Below are records with pictures in them. Output exactly the lines from the one with "La victoire au bout du fusil" through the one with "שחקנים - אלו שגדלו אצלה באקדמיה", both included, and leave every picture out; give only those lines.

**Dataset entries**
·····
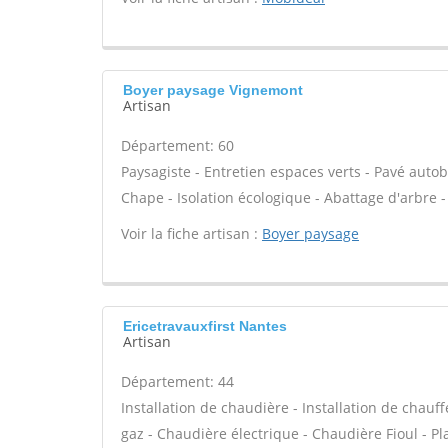
Boyer paysage Vignemont
Artisan
Département: 60
Paysagiste - Entretien espaces verts - Pavé autob
Chape - Isolation écologique - Abattage d'arbre -
Voir la fiche artisan :
Boyer paysage
Ericetravauxfirst Nantes
Artisan
Département: 44
Installation de chaudière - Installation de chau
gaz - Chaudière électrique - Chaudière Fioul - P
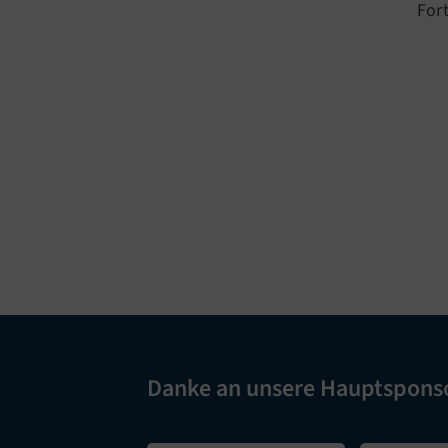
For
Danke an unsere Hauptspons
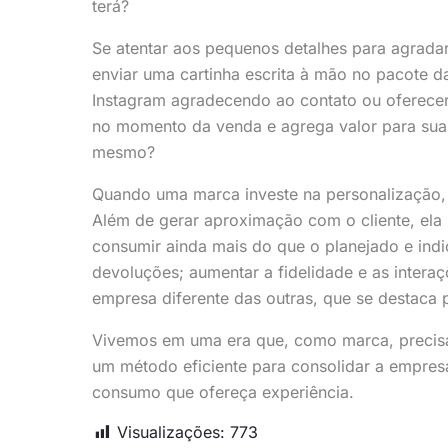
terá?
Se atentar aos pequenos detalhes para agrada
enviar uma cartinha escrita à mão no pacote
Instagram agradecendo ao contato ou oferecer
no momento da venda e agrega valor para sua 
mesmo?
Quando uma marca investe na personalização, 
Além de gerar aproximação com o cliente, el
consumir ainda mais do que o planejado e indi
devoluções; aumentar a fidelidade e as intera
empresa diferente das outras, que se destaca 
Vivemos em uma era que, como marca, precisa
um método eficiente para consolidar a empre
consumo que ofereça experiência.
Visualizações:
773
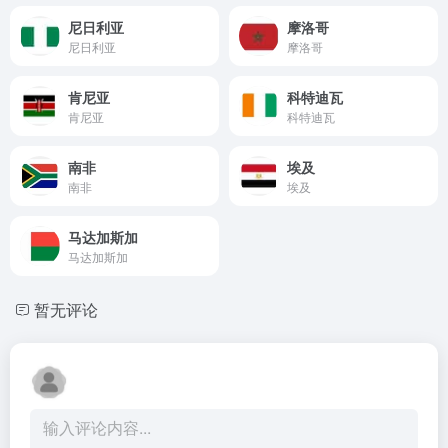
尼日利亚
摩洛哥
尼日利亚
摩洛哥
肯尼亚
科特迪瓦
肯尼亚
科特迪瓦
南非
埃及
南非
埃及
马达加斯加
马达加斯加
暂无评论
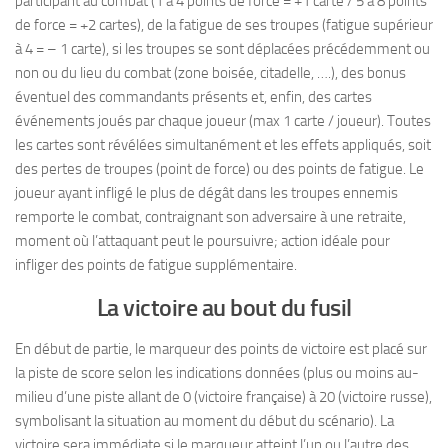
participant au combat (1 à 4 points de force = +1 carte / 5 à 8 points
de force = +2 cartes), de la fatigue de ses troupes (fatigue supérieur
à 4 = – 1 carte), si les troupes se sont déplacées précédemment ou
non ou du lieu du combat (zone boisée, citadelle, ….), des bonus
éventuel des commandants présents et, enfin, des cartes
événements joués par chaque joueur (max 1 carte / joueur). Toutes
les cartes sont révélées simultanément et les effets appliqués, soit
des pertes de troupes (point de force) ou des points de fatigue. Le
joueur ayant infligé le plus de dégât dans les troupes ennemis
remporte le combat, contraignant son adversaire à une retraite,
moment où l’attaquant peut le poursuivre; action idéale pour
infliger des points de fatigue supplémentaire.
La victoire au bout du fusil
En début de partie, le marqueur des points de victoire est placé sur
la piste de score selon les indications données (plus ou moins au-
milieu d’une piste allant de 0 (victoire française) à 20 (victoire russe),
symbolisant la situation au moment du début du scénario). La
victoire sera immédiate si le marqueur atteint l’un ou l’autre des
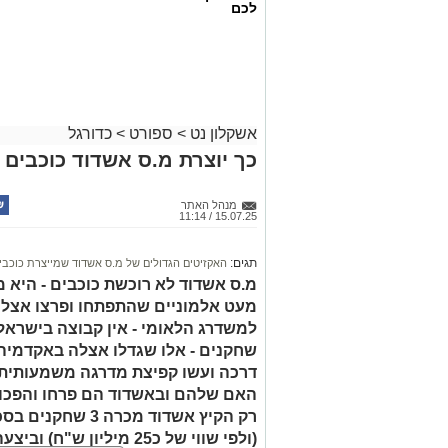
לכם
אשקלון נט
>
ספורט
>
כדורגל
כך יוצרת מ.ס אשדוד כוכבים 
מנהל האתר
15.07.25 / 11:14
תגים:
האקזיטים הגדולים של מ.ס אשדוד שמייצרת כוכבי
מ.ס אשדוד לא רוכשת כוכבים - היא 
מעט אלמוניים שהתפתחו ופרצו אצלה 
למשדרג הלאומי - אין קבוצה בישרא
שחקנים - אלו שגדלו אצלה באקדמיה 
דרכה ועשו קפיצת מדרגה משמעותית 
האם שלהם ובאשדוד הם פרחו והפכו ל
(ולפי שווי של כ25 מיליון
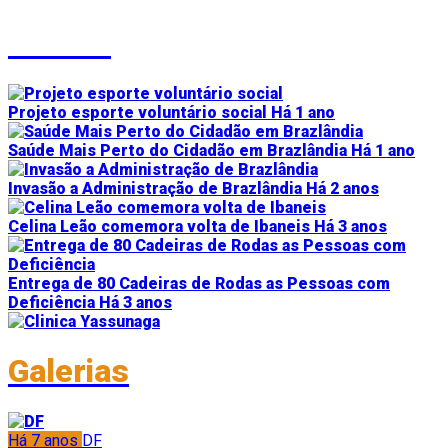
Vídeos
Projeto esporte voluntário social
Há 1 ano
Saúde Mais Perto do Cidadão em Brazlândia
Há 1 ano
Invasão a Administração de Brazlândia
Há 2 anos
Celina Leão comemora volta de Ibaneis
Há 3 anos
Entrega de 80 Cadeiras de Rodas as Pessoas com
Deficiência
Há 3 anos
Galerias
Há 7 anos
DF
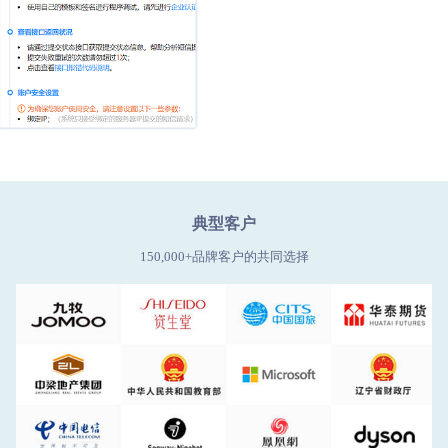
典型客户
150,000+品牌客户的共同选择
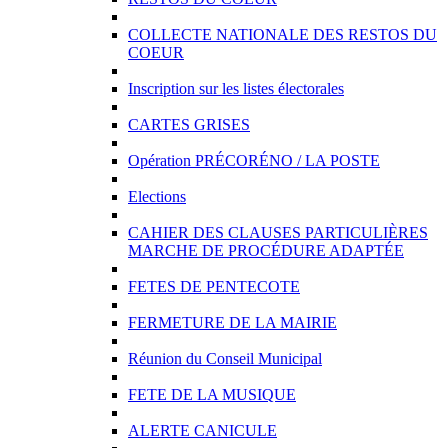
COLLECTE NATIONALE DES RESTOS DU
COEUR
Inscription sur les listes électorales
CARTES GRISES
Opération PRÉCORÉNO / LA POSTE
Elections
CAHIER DES CLAUSES PARTICULIÈRES
MARCHE DE PROCÉDURE ADAPTÉE
FETES DE PENTECOTE
FERMETURE DE LA MAIRIE
Réunion du Conseil Municipal
FETE DE LA MUSIQUE
ALERTE CANICULE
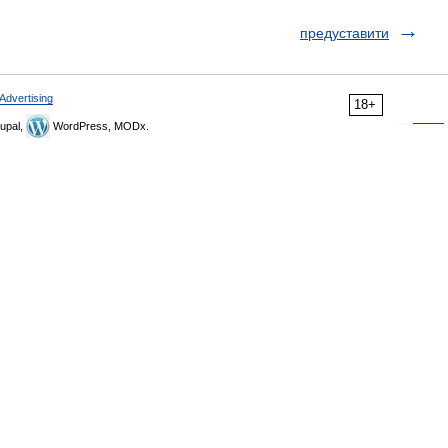
предуставити
Advertising
18+
upal,
WordPress, MODx.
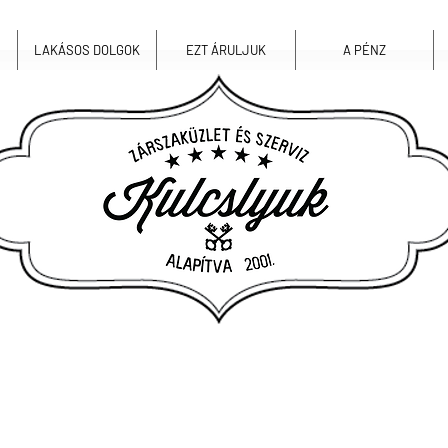
LAKÁSOS DOLGOK
EZT ÁRULJUK
A PÉNZ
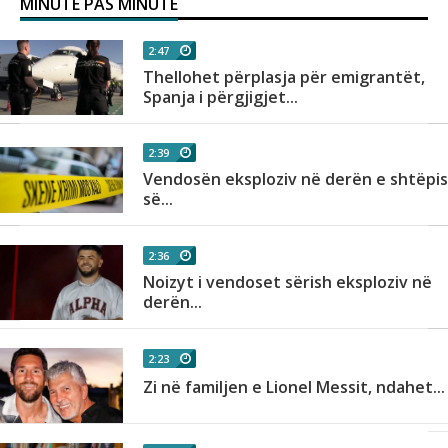
MINUTE PAS MINUTE
2:47
Thellohet përplasja për emigrantët,
Spanja i përgjigjet...
2:39
Vendosën eksploziv në derën e shtëpi
së...
2:36
Noizyt i vendoset sërish eksploziv në
derën...
2:23
Zi në familjen e Lionel Messit, ndahet...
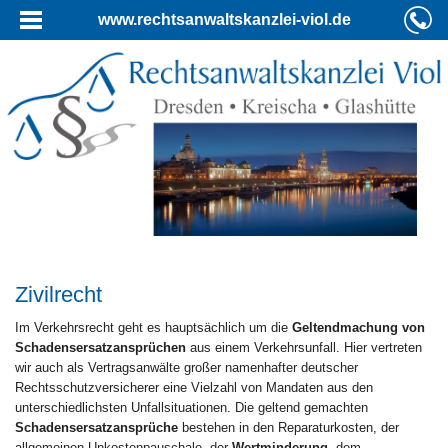
www.rechtsanwaltskanzlei-viol.de
Zivilrecht
Im Verkehrsrecht geht es hauptsächlich um die
Geltendmachung von
Schadensersatzansprüchen
aus einem Verkehrsunfall. Hier vertreten
wir auch als Vertragsanwälte großer namenhafter deutscher
Rechtsschutzversicherer eine Vielzahl von Mandaten aus den
unterschiedlichsten Unfallsituationen. Die geltend gemachten
Schadensersatzansprüche
bestehen in den Reparaturkosten, der
allgemeinen Unkostenpauschale, der
Wertminderung
, dem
·····
**ANSWER FOR THIS EXERCISE**
La victoire au bout du fusil
En début de partie, le marqueur des points de victoire est placé sur
la piste de score selon les indications données (plus ou moins au-
milieu d’une piste allant de 0 (victoire française) à 20 (victoire russe),
symbolisant la situation au moment du début du scénario). La
victoire sera immédiate si le marqueur atteint l’un ou l’autre des
לכם
אשקלון נט
>
ספורט
>
כדורגל
כך יוצרת מ.ס אשדוד כוכבים 
מנהל האתר
15.07.25 / 11:14
תגים:
האקזיטים הגדולים של מ.ס אשדוד שמייצרת כוכבי
מ.ס אשדוד לא רוכשת כוכבים - היא 
מעט אלמוניים שהתפתחו ופרצו אצלה 
למשדרג הלאומי - אין קבוצה בישרא
שחקנים - אלו שגדלו אצלה באקדמיה 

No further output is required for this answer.